Data items:
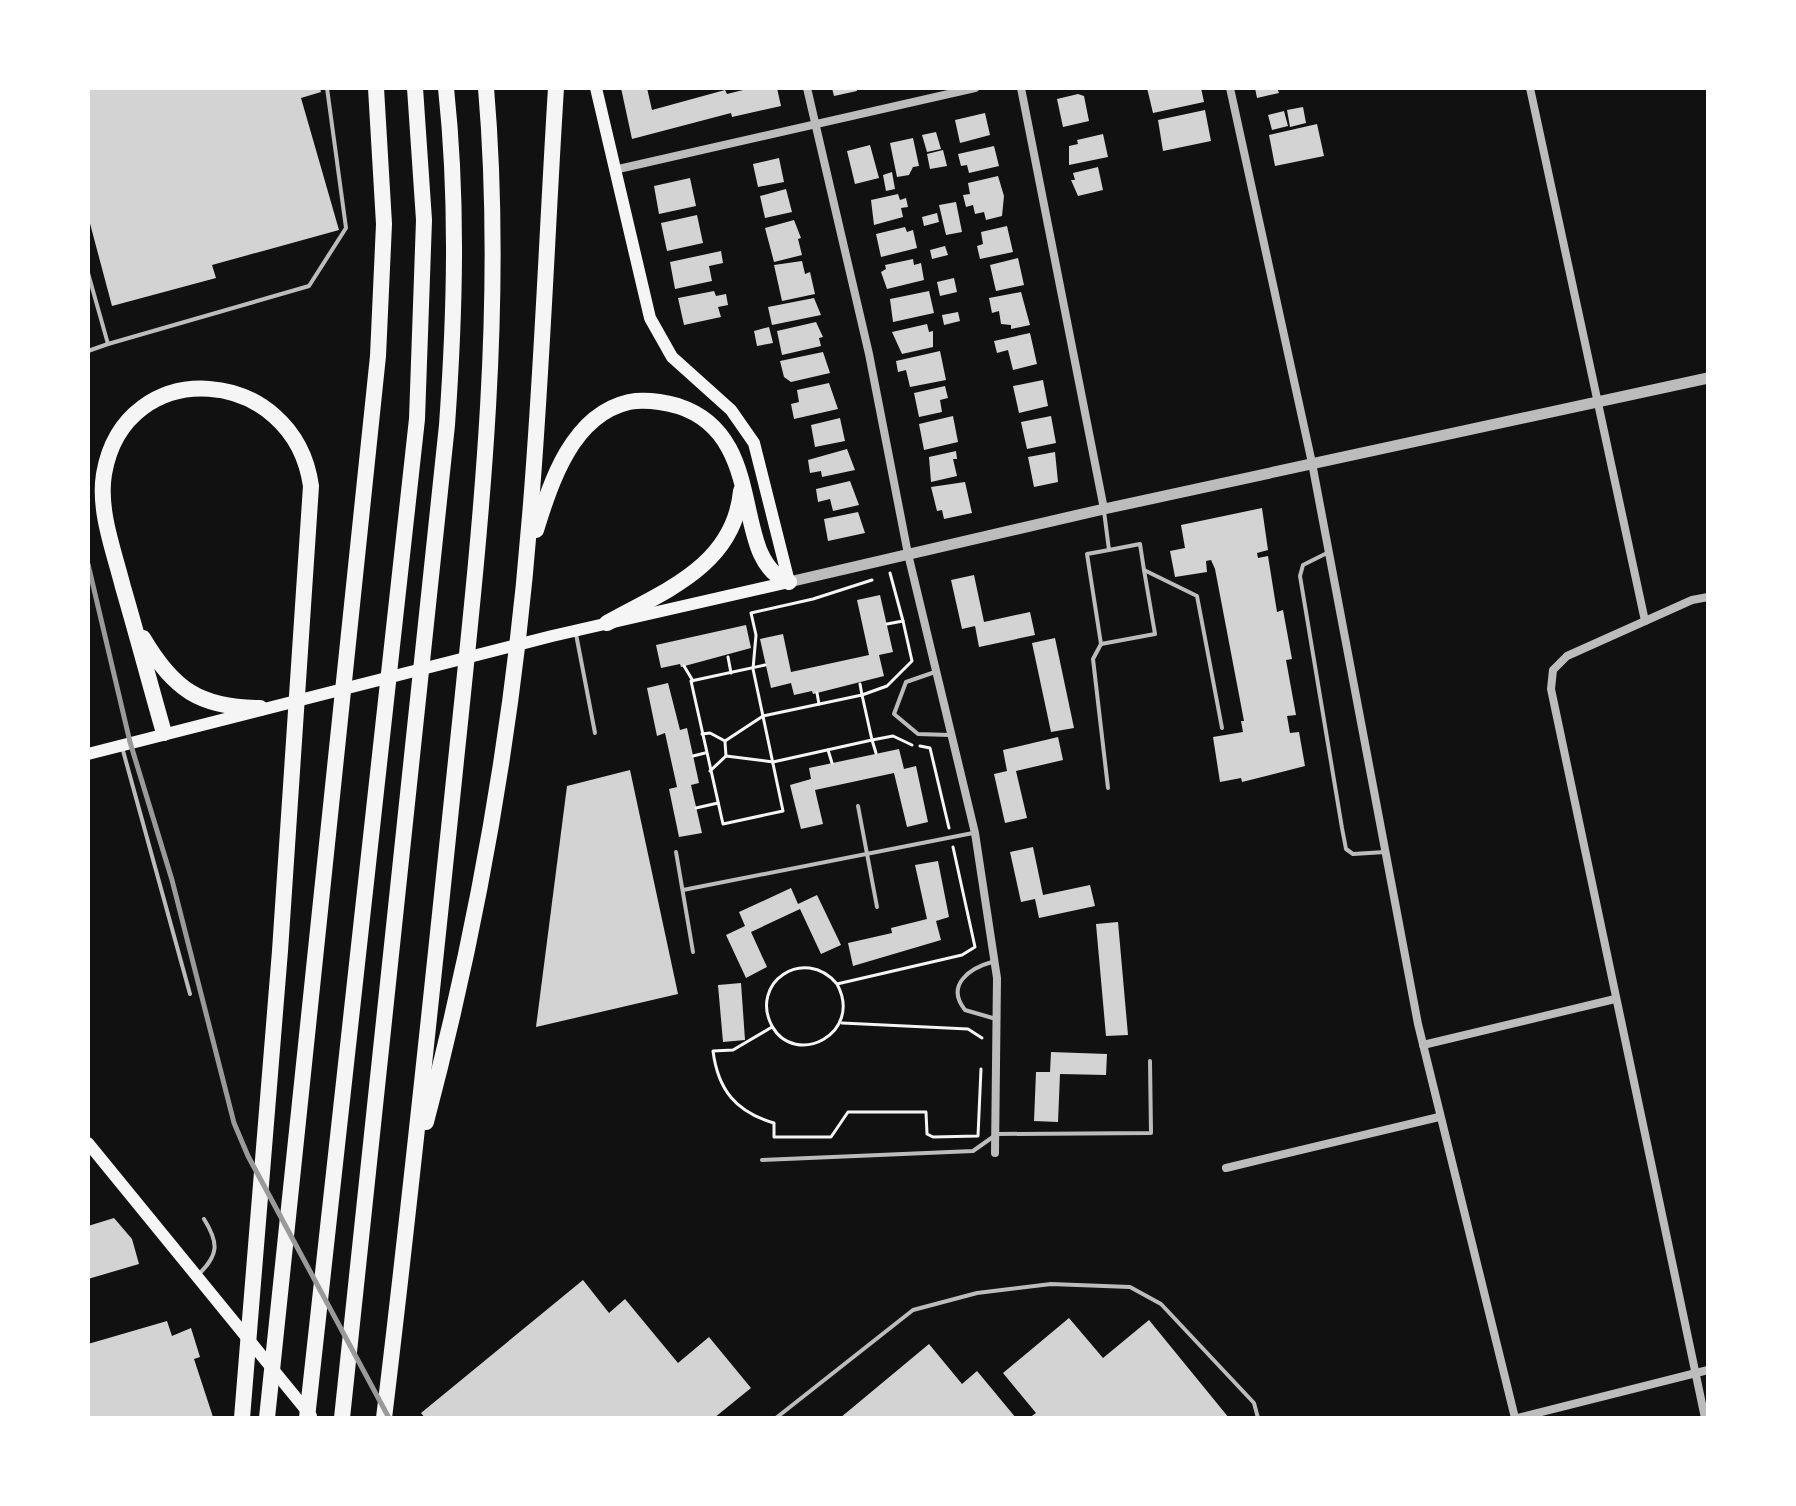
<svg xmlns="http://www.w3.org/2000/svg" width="1796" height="1506" font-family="Lato,sans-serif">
  <rect width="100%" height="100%" fill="#111"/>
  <g fill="#d3d3d3">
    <polygon points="88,88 320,88 321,92 301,98 339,230 212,265 216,278 112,306 88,216"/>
    <polygon points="621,88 647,88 652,110 725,90 727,94 751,88 777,88 781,106 732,117 731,113 632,139"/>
    <polygon points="832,88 856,88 857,91 834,96"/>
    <polygon points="1147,88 1201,88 1204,102 1153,113"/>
    <polygon points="1255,88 1277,88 1279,93 1257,98"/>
    <polygon points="1078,94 1084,96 1089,121 1063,127 1057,99"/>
    <polygon points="1303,107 1306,123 1290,127 1287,110"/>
    <polygon points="1205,110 1211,141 1163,151 1158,120"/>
    <polygon points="1284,111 1288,126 1272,130 1268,115"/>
    <polygon points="985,113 990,135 960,143 955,120"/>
    <polygon points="1317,124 1324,156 1275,166 1269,135"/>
    <polygon points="936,132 941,149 927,152 922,135"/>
    <polygon points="1103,134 1108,157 1069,165 1069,146 1078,144 1077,140"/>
    <polygon points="913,138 919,166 913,167 909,175 897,177 890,143"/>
    <polygon points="870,145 879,178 855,184 847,151"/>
    <polygon points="994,146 999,166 969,173 967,165 961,166 958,154"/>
    <polygon points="943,150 947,166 930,169 927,154"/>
    <polygon points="779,158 784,182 758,187 753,164"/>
    <polygon points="1098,167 1103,190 1078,196 1071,180 1075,180 1073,173"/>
    <polygon points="892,172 895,189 886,191 883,175"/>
    <polygon points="998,176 1004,196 1002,216 986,220 984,212 975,214 973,205 966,207 963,195 970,194 968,183"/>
    <polygon points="690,178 696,206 659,214 654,186"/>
    <polygon points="786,189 792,212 765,218 760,196"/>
    <polygon points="898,194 900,200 906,198 908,207 901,208 903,217 874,225 871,200"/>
    <polygon points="956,202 962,232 946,235 939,205"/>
    <polygon points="937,213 939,222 924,226 922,217"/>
    <polygon points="697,215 703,243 667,251 661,223"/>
    <polygon points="794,220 801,238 798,239 802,255 774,262 765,228"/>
    <polygon points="1007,226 1013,252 980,259 977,246 983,244 981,232"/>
    <polygon points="905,227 907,232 913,230 917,248 881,257 876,234"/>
    <polygon points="945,246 948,255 932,259 930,250"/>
    <polygon points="721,251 723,263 709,266 712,281 675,289 670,262"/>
    <polygon points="1018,258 1024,285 996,291 990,265"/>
    <polygon points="913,259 914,265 921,263 924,280 887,289 881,272 886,269 885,265"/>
    <polygon points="802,261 805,274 810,272 815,294 782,301 774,265"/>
    <polygon points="954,278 957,292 940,296 937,282"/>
    <polygon points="714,291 716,296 726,294 728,305 718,307 721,317 684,325 678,298"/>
    <polygon points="929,291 934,313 893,322 890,299"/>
    <polygon points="1021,292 1030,325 1011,329 1011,325 1001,324 999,311 992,313 989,298"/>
    <polygon points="814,298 821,315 772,325 768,307"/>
    <polygon points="958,312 960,321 944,325 942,315"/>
    <polygon points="816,322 823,337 819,338 821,346 782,355 777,331"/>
    <polygon points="927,324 929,332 933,331 933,347 902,354 892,332"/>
    <polygon points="769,327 773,343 757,346 754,331"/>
    <polygon points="1030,333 1037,364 1013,370 1008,350 997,353 994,341"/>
    <polygon points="940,351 946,380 910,387 906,370 898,372 896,361"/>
    <polygon points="823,352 830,373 791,382 784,377 780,361"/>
    <polygon points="1043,380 1048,406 1019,413 1013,386"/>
    <polygon points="829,383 838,409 794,419 791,404 799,402 797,390"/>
    <polygon points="945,386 948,398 940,400 942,412 919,417 914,393"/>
    <polygon points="953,416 958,442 924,450 919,424"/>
    <polygon points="1051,416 1056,443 1027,449 1021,422"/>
    <polygon points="840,418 845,441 815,447 811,425"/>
    <polygon points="847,449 855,470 822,477 821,471 810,473 808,460"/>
    <polygon points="956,451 957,459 953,459 957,476 931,482 929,457"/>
    <polygon points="1055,452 1058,482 1034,487 1028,457"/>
    <polygon points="850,481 859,505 833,511 830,499 818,502 816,489"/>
    <polygon points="965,482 972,513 944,519 942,510 937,511 931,487"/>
    <polygon points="1262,508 1268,550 1257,553 1258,558 1268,556 1277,612 1283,610 1292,659 1286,660 1296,715 1287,716 1290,733 1299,732 1305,766 1242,782 1241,778 1220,782 1213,737 1243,732 1241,721 1244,721 1215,569 1211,560 1206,561 1207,572 1175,577 1170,551 1185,548 1181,525"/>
    <polygon points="858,512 865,533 828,541 824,519"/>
    <polygon points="974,575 984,622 1030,612 1035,635 979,647 975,626 962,629 951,580"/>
    <polygon points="880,595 893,652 879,655 884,676 813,694 812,691 794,695 791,683 771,688 760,639 783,634 791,672 869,655 857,600"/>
    <polygon points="746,625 751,648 681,667 680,664 661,668 656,645"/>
    <polygon points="1055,638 1074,728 1051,732 1032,643"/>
    <polygon points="668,683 680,730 687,728 699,783 691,785 702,833 679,837 669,789 677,787 665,733 657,736 647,688"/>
    <polygon points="1058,737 1063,760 1016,771 1027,818 1005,823 994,774 1007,771 1003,750"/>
    <polygon points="899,749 904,769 916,766 928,822 907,827 894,773 815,790 823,824 801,829 790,785 811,779 809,768"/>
    <polygon points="630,770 678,994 536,1027 567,786"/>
    <polygon points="1033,847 1043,895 1090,885 1095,906 1039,918 1035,899 1021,902 1010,852"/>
    <polygon points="938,861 949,917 936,921 941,940 853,966 848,943 892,933 891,928 927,919 915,865"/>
    <polygon points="791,888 798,904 817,895 841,945 821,954 800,909 751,932 767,967 746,978 726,935 745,926 739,912"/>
    <polygon points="1118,922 1128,1035 1106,1036 1096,924"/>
    <polygon points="741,983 745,1040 723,1042 718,985"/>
    <polygon points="1051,1052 1107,1054 1106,1075 1060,1074 1058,1122 1034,1121 1036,1072 1050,1072"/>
    <polygon points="114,1218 132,1239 139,1264 88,1279 88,1226"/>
    <polygon points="583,1280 609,1313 625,1299 678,1363 709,1337 751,1388 714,1418 425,1418 421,1413"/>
    <polygon points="1069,1318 1103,1358 1149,1320 1229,1418 1029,1418 1036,1413 1003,1373"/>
    <polygon points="167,1321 172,1336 191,1328 200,1357 194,1359 213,1417 88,1418 88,1344"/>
    <polygon points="929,1344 962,1384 977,1371 1016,1418 840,1418"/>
  </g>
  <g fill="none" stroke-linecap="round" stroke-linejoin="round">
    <g stroke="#f5f5f5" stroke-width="3">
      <polyline points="887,624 903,621 890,573"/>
      <polyline points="728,657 731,673"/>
      <polyline points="765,665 691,681 723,824 783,811 753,669 756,635 751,613 813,599 872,580"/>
      <polyline points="684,666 693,681"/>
      <polyline points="860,684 862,695 887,686 912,661 903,621"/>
      <polyline points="817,693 819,704"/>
      <polyline points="702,734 710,733 725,741 763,716 862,695 872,740 773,762 726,756"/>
      <polyline points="920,746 930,748 949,828"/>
      <polyline points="828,750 832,763"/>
      <polyline points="876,753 872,740 893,736 912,745"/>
      <polyline points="693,756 705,753"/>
      <polyline points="710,771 726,756 725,742"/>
      <polyline points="696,808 718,803"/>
      <path d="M837,984C864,1034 795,1068 772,1026C749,983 804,945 837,984L962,955L975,947L953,847"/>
      <polyline points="842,1023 968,1029 982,1038"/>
      <path d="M772,1027L733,1050L713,1051C718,1090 736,1112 774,1123V1137H831L848,1112H926L927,1134L933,1137L978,1136L981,1069"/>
    </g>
    <g stroke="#bcbcbc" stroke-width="4">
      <polyline points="88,273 108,344 309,286 346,228 327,88"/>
      <polyline points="88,351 108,344"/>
      <polyline points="1104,511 1109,550 1140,544 1144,570 1197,596 1222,728"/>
      <polyline points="1327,553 1303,565 1300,576 1342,828 1346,849 1353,854 1385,852"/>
      <polyline points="576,634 595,733"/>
      <polyline points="1101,644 1087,554 1109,550"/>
      <polyline points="935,672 906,682 894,714 918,734 949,735"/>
      <polyline points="122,747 190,994"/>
      <polyline points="1108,788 1093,659 1101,644 1155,634 1144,570"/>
      <polyline points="858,806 877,907"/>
      <polyline points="676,852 693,952"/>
      <polyline points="683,890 973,833"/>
      <path d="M992,962C970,968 945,985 965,1010L996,1019"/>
      <polyline points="762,1160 973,1151 997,1134 1151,1133 1150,1061"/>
      <path d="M198,1275C219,1255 219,1243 204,1219"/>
      <polyline points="776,1418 913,1310 977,1293 1051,1284 1130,1287 1161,1304 1254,1403 1258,1418"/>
    </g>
    <g stroke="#bcbcbc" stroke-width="8">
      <polyline points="807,88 869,354 908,554 975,833 997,978 995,1153"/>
      <polyline points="1021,88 1104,509"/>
      <polyline points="1230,88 1312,463 1418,1024 1515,1418"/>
      <polyline points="1530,88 1645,621"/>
      <polyline points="614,170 975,88"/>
      <polyline points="1423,1045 1615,999"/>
      <polyline points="1226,1168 1439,1117"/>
      <polyline points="1518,1418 1708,1370"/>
      <polyline points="1705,1418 1551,689 1553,670 1567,656 1692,600 1708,597"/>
    </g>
    <polyline stroke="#bcbcbc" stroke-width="11" points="789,582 1104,509 1708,378"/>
    <g stroke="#f5f5f5" stroke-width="12">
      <polyline points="88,754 552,636 789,582 754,443 731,410 672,357 650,318 596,88"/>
      <polyline points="88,1143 311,1416"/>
    </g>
    <g stroke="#f5f5f5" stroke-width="16">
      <path d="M536,530C551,482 572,415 629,402C645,399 663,402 678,406C771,436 728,560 789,582"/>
      <path d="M607,623C664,591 734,566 741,491"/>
      <path d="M143,638C173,689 200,708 260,708"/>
      <path d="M164,733C150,684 137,635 123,587C114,551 98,511 104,474C125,352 294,365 311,486L280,951L242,1418"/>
      <path d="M426,1122C478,925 514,720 530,516C542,374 547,231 556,88"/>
      <polyline points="267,1418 378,356 384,224 376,88"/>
      <polyline points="307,1418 417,419 424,220 415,88"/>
      <path d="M342,1418L447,425C455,312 458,200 446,88"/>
      <path d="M384,1418C411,1196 434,973 457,751C480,530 505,310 486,88"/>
    </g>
    <polyline stroke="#9a9a9a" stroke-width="5" points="88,564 130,742 172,880 234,1123 248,1156 389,1418"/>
  </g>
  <rect width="1796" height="1506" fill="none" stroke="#ffffff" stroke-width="180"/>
</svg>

→ **YOUR TASK**:
Please output only the lines from the one holding "552,636 789,582 754,443" to the end of the records, first and last included, exactly as they appear.

→ **TASK ANSWER**:
      <polyline points="88,754 552,636 789,582 754,443 731,410 672,357 650,318 596,88"/>
      <polyline points="88,1143 311,1416"/>
    </g>
    <g stroke="#f5f5f5" stroke-width="16">
      <path d="M536,530C551,482 572,415 629,402C645,399 663,402 678,406C771,436 728,560 789,582"/>
      <path d="M607,623C664,591 734,566 741,491"/>
      <path d="M143,638C173,689 200,708 260,708"/>
      <path d="M164,733C150,684 137,635 123,587C114,551 98,511 104,474C125,352 294,365 311,486L280,951L242,1418"/>
      <path d="M426,1122C478,925 514,720 530,516C542,374 547,231 556,88"/>
      <polyline points="267,1418 378,356 384,224 376,88"/>
      <polyline points="307,1418 417,419 424,220 415,88"/>
      <path d="M342,1418L447,425C455,312 458,200 446,88"/>
      <path d="M384,1418C411,1196 434,973 457,751C480,530 505,310 486,88"/>
    </g>
    <polyline stroke="#9a9a9a" stroke-width="5" points="88,564 130,742 172,880 234,1123 248,1156 389,1418"/>
  </g>
  <rect width="1796" height="1506" fill="none" stroke="#ffffff" stroke-width="180"/>
</svg>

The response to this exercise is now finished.